# Texto proporcionado
::::::::

Por Álvaro Vargas Llosa
Es un hecho que, con variantes, se
repite con cierta frecuencia en los últimos años. Ahora, Ahmad Khan
Rahami, un estadounidense musulmán de origen afgano, ha herido a 31
personas en Nueva York; pudieron ser muchas más las víctimas si los
varios artefactos explosivos que colocó en esa ciudad y en el estado de
Nueva Jersey hubieran tenido el destino que pretendía. Y, en Minesota,
Dahir Adan, un estadounidense musulmán de origen somalí, ha herido a
otras 11 personas en un centro comercial.
En cualquier contexto, las
reverberaciones de estos hechos en el cuerpo político serían notables.
En medio de una campaña electoral de alto tono populista y nacionalista,
donde Donald Trump y Hillary Clinton se disputan la Presidencia, son
mucho mayores.
Desde los atentados de 2001 contra las
Torres Gemelas, han muerto un centenar de personas a manos de atacantes
que se declaraban musulmanes y partidarios de organizaciones terroristas
islámicas en los Estados Unidos. La lista empieza con el atentado en el
aeropuerto de Los Angeles en 2002 y se extiende hasta lo sucedido en el
barrio de Chelsea, Nueva York, en días recientes, pasando por la muerte
de 49 personas en una discoteca de Orlando este mismo años y, antes, la
de otras 14 en San Bernardino en 2015, o la de cuatro en el Maratón de
Boston el año anterior, entre muchos casos más.

::::::::

Copia completo y sin ningún cambio el texto sobre los atentados en Estados Unidos. Las líneas no desempeñan ningún papel en esto.

::::::::

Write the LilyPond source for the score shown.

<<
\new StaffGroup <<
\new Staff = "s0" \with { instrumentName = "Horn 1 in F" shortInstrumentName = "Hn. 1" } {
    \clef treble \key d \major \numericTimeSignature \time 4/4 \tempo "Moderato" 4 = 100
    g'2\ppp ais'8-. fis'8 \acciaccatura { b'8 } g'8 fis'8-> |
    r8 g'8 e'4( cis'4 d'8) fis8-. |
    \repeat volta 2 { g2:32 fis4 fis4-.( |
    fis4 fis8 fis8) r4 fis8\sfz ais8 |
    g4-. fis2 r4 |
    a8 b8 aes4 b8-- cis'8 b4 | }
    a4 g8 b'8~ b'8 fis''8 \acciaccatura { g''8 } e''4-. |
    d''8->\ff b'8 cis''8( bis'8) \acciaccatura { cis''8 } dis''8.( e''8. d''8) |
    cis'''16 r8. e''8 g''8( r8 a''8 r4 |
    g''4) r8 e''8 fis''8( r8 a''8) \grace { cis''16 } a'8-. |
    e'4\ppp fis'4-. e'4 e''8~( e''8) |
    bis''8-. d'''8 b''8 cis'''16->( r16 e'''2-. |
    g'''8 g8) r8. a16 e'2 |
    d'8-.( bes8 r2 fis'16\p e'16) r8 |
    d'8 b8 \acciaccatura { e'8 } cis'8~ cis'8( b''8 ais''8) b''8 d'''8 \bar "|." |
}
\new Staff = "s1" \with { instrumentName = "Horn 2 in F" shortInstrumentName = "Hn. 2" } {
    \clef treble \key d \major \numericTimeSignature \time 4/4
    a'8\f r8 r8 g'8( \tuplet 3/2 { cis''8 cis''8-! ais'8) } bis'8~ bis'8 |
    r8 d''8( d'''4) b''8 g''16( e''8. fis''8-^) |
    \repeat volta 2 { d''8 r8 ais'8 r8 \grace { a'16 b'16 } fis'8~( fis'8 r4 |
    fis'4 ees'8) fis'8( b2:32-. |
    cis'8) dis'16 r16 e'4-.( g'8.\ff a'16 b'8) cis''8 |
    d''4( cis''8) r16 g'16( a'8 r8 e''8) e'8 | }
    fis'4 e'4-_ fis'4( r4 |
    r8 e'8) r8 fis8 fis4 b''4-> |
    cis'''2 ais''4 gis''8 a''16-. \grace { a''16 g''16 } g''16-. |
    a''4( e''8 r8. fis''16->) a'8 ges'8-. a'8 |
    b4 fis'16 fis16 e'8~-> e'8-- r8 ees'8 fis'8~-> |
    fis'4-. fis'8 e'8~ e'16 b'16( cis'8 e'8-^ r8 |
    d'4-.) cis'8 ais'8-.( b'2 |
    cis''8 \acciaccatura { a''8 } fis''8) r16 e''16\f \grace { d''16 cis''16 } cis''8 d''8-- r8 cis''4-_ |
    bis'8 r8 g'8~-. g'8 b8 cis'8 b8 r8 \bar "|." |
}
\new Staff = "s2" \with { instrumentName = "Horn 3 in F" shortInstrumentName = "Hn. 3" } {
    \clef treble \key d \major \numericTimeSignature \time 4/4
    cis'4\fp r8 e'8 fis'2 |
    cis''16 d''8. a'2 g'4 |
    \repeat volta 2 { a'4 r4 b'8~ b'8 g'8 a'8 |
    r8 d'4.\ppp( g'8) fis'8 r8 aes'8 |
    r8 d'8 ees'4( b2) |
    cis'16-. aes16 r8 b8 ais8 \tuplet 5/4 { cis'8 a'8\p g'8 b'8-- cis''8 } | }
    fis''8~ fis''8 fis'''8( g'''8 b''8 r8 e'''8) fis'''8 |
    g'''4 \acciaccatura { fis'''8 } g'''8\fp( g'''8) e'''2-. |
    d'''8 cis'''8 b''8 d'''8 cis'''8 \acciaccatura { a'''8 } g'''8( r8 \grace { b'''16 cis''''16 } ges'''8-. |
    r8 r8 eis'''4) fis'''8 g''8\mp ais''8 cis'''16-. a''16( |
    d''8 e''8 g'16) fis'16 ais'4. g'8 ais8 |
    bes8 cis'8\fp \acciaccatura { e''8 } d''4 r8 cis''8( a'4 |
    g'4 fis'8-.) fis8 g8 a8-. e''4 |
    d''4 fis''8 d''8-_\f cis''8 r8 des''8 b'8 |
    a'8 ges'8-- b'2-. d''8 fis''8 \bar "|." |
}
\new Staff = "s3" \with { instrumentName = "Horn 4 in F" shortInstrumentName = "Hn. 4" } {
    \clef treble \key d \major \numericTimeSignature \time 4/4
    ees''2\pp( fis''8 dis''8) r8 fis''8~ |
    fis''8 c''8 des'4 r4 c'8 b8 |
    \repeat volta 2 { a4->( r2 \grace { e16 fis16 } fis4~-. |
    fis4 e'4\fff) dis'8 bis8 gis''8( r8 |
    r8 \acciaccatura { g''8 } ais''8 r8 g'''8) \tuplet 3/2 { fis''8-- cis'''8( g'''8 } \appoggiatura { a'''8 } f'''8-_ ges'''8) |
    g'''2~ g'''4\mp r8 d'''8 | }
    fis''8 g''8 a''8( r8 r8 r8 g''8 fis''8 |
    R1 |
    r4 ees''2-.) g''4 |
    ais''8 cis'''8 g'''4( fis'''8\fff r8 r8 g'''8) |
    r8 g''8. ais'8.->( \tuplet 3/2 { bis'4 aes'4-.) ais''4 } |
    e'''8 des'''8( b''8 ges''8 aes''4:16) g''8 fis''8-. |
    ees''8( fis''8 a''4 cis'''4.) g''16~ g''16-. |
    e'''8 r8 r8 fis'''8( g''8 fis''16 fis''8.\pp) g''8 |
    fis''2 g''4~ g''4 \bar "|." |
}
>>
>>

::::::::

# Respuesta
Por Álvaro Vargas Llosa
Es un hecho que, con variantes, se
repite con cierta frecuencia en los últimos años. Ahora, Ahmad Khan
Rahami, un estadounidense musulmán de origen afgano, ha herido a 31
personas en Nueva York; pudieron ser muchas más las víctimas si los
varios artefactos explosivos que colocó en esa ciudad y en el estado de
Nueva Jersey hubieran tenido el destino que pretendía. Y, en Minesota,
Dahir Adan, un estadounidense musulmán de origen somalí, ha herido a
otras 11 personas en un centro comercial.
En cualquier contexto, las
reverberaciones de estos hechos en el cuerpo político serían notables.
En medio de una campaña electoral de alto tono populista y nacionalista,
donde Donald Trump y Hillary Clinton se disputan la Presidencia, son
mucho mayores.
Desde los atentados de 2001 contra las
Torres Gemelas, han muerto un centenar de personas a manos de atacantes
que se declaraban musulmanes y partidarios de organizaciones terroristas
islámicas en los Estados Unidos. La lista empieza con el atentado en el
aeropuerto de Los Angeles en 2002 y se extiende hasta lo sucedido en el
barrio de Chelsea, Nueva York, en días recientes, pasando por la muerte
de 49 personas en una discoteca de Orlando este mismo años y, antes, la
de otras 14 en San Bernardino en 2015, o la de cuatro en el Maratón de
Boston el año anterior, entre muchos casos más.